Design files in text formats:
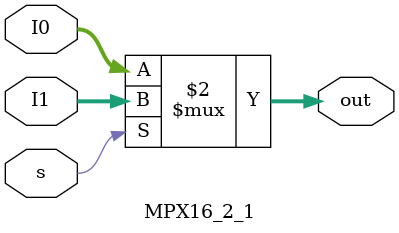
<source format=v>
`timescale 1ns / 1ps
module MPX16_2_1(
    input [15:0] I0,
    input [15:0] I1,
	 input s,
    output [15:0] out
    );

assign out = (s == 0 ? I0 : I1);
endmodule

</source>
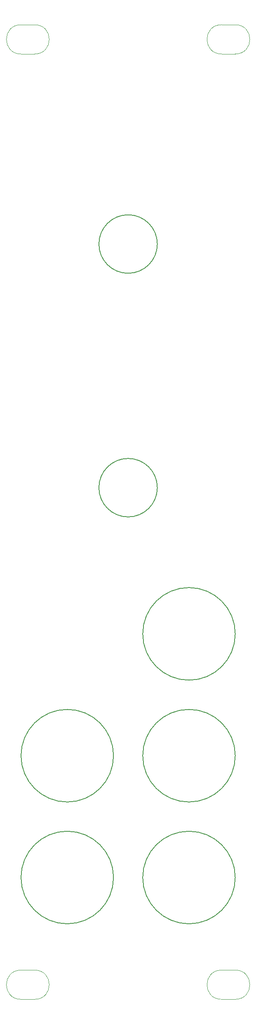
<source format=gbr>
G04 #@! TF.GenerationSoftware,KiCad,Pcbnew,6.0.4-6f826c9f35~116~ubuntu20.04.1*
G04 #@! TF.CreationDate,2022-04-19T20:10:12-04:00*
G04 #@! TF.ProjectId,arpenvfol_panel,61727065-6e76-4666-9f6c-5f70616e656c,rev?*
G04 #@! TF.SameCoordinates,Original*
G04 #@! TF.FileFunction,Other,Comment*
%FSLAX46Y46*%
G04 Gerber Fmt 4.6, Leading zero omitted, Abs format (unit mm)*
G04 Created by KiCad (PCBNEW 6.0.4-6f826c9f35~116~ubuntu20.04.1) date 2022-04-19 20:10:12*
%MOMM*%
%LPD*%
G01*
G04 APERTURE LIST*
%ADD10C,0.120000*%
%ADD11C,0.150000*%
G04 APERTURE END LIST*
D10*
G04 #@! TO.C,H10*
X63100000Y-207600000D02*
X60300000Y-207600000D01*
X63100000Y-201600000D02*
X60300000Y-201600000D01*
X63100000Y-13600000D02*
X60300000Y-13600000D01*
X63100000Y-7600000D02*
X60300000Y-7600000D01*
X63100000Y-13600000D02*
G75*
G03*
X63100000Y-7600000I0J3000000D01*
G01*
X60300000Y-7600000D02*
G75*
G03*
X60300000Y-13600000I0J-3000000D01*
G01*
X60300000Y-201600000D02*
G75*
G03*
X60300000Y-207600000I0J-3000000D01*
G01*
X63100000Y-207600000D02*
G75*
G03*
X63100000Y-201600000I0J3000000D01*
G01*
D11*
G04 #@! TO.C,H6*
X47100000Y-102600000D02*
G75*
G03*
X47100000Y-102600000I-6000000J0D01*
G01*
G04 #@! TO.C,H1*
X38100000Y-157600000D02*
G75*
G03*
X38100000Y-157600000I-9500000J0D01*
G01*
D10*
G04 #@! TO.C,H7*
X19100000Y-207600000D02*
X21900000Y-207600000D01*
X19100000Y-7600000D02*
X21900000Y-7600000D01*
X19100000Y-201600000D02*
X21900000Y-201600000D01*
X19100000Y-13600000D02*
X21900000Y-13600000D01*
X21900000Y-207600000D02*
G75*
G03*
X21900000Y-201600000I0J3000000D01*
G01*
X21900000Y-13600000D02*
G75*
G03*
X21900000Y-7600000I0J3000000D01*
G01*
X19100000Y-201600000D02*
G75*
G03*
X19100000Y-207600000I0J-3000000D01*
G01*
X19100000Y-7600000D02*
G75*
G03*
X19100000Y-13600000I0J-3000000D01*
G01*
D11*
G04 #@! TO.C,H2*
X38100000Y-182600000D02*
G75*
G03*
X38100000Y-182600000I-9500000J0D01*
G01*
G04 #@! TO.C,H3*
X63100000Y-157600000D02*
G75*
G03*
X63100000Y-157600000I-9500000J0D01*
G01*
G04 #@! TO.C,H4*
X63100000Y-182600000D02*
G75*
G03*
X63100000Y-182600000I-9500000J0D01*
G01*
G04 #@! TO.C,H9*
X47100000Y-52600000D02*
G75*
G03*
X47100000Y-52600000I-6000000J0D01*
G01*
G04 #@! TO.C,H5*
X63100000Y-132600000D02*
G75*
G03*
X63100000Y-132600000I-9500000J0D01*
G01*
G04 #@! TD*
M02*

</source>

*Exercise details*
Retype every entry word for word, but do not carry over the pictures.

*Answer to this exercise*
<source format=v>
`timescale 1ns / 1ps
module MPX16_2_1(
    input [15:0] I0,
    input [15:0] I1,
	 input s,
    output [15:0] out
    );

assign out = (s == 0 ? I0 : I1);
endmodule

</source>
<source format=gbr>
G04 #@! TF.GenerationSoftware,KiCad,Pcbnew,6.0.4-6f826c9f35~116~ubuntu20.04.1*
G04 #@! TF.CreationDate,2022-04-19T20:10:12-04:00*
G04 #@! TF.ProjectId,arpenvfol_panel,61727065-6e76-4666-9f6c-5f70616e656c,rev?*
G04 #@! TF.SameCoordinates,Original*
G04 #@! TF.FileFunction,Other,Comment*
%FSLAX46Y46*%
G04 Gerber Fmt 4.6, Leading zero omitted, Abs format (unit mm)*
G04 Created by KiCad (PCBNEW 6.0.4-6f826c9f35~116~ubuntu20.04.1) date 2022-04-19 20:10:12*
%MOMM*%
%LPD*%
G01*
G04 APERTURE LIST*
%ADD10C,0.120000*%
%ADD11C,0.150000*%
G04 APERTURE END LIST*
D10*
G04 #@! TO.C,H10*
X63100000Y-207600000D02*
X60300000Y-207600000D01*
X63100000Y-201600000D02*
X60300000Y-201600000D01*
X63100000Y-13600000D02*
X60300000Y-13600000D01*
X63100000Y-7600000D02*
X60300000Y-7600000D01*
X63100000Y-13600000D02*
G75*
G03*
X63100000Y-7600000I0J3000000D01*
G01*
X60300000Y-7600000D02*
G75*
G03*
X60300000Y-13600000I0J-3000000D01*
G01*
X60300000Y-201600000D02*
G75*
G03*
X60300000Y-207600000I0J-3000000D01*
G01*
X63100000Y-207600000D02*
G75*
G03*
X63100000Y-201600000I0J3000000D01*
G01*
D11*
G04 #@! TO.C,H6*
X47100000Y-102600000D02*
G75*
G03*
X47100000Y-102600000I-6000000J0D01*
G01*
G04 #@! TO.C,H1*
X38100000Y-157600000D02*
G75*
G03*
X38100000Y-157600000I-9500000J0D01*
G01*
D10*
G04 #@! TO.C,H7*
X19100000Y-207600000D02*
X21900000Y-207600000D01*
X19100000Y-7600000D02*
X21900000Y-7600000D01*
X19100000Y-201600000D02*
X21900000Y-201600000D01*
X19100000Y-13600000D02*
X21900000Y-13600000D01*
X21900000Y-207600000D02*
G75*
G03*
X21900000Y-201600000I0J3000000D01*
G01*
X21900000Y-13600000D02*
G75*
G03*
X21900000Y-7600000I0J3000000D01*
G01*
X19100000Y-201600000D02*
G75*
G03*
X19100000Y-207600000I0J-3000000D01*
G01*
X19100000Y-7600000D02*
G75*
G03*
X19100000Y-13600000I0J-3000000D01*
G01*
D11*
G04 #@! TO.C,H2*
X38100000Y-182600000D02*
G75*
G03*
X38100000Y-182600000I-9500000J0D01*
G01*
G04 #@! TO.C,H3*
X63100000Y-157600000D02*
G75*
G03*
X63100000Y-157600000I-9500000J0D01*
G01*
G04 #@! TO.C,H4*
X63100000Y-182600000D02*
G75*
G03*
X63100000Y-182600000I-9500000J0D01*
G01*
G04 #@! TO.C,H9*
X47100000Y-52600000D02*
G75*
G03*
X47100000Y-52600000I-6000000J0D01*
G01*
G04 #@! TO.C,H5*
X63100000Y-132600000D02*
G75*
G03*
X63100000Y-132600000I-9500000J0D01*
G01*
G04 #@! TD*
M02*

</source>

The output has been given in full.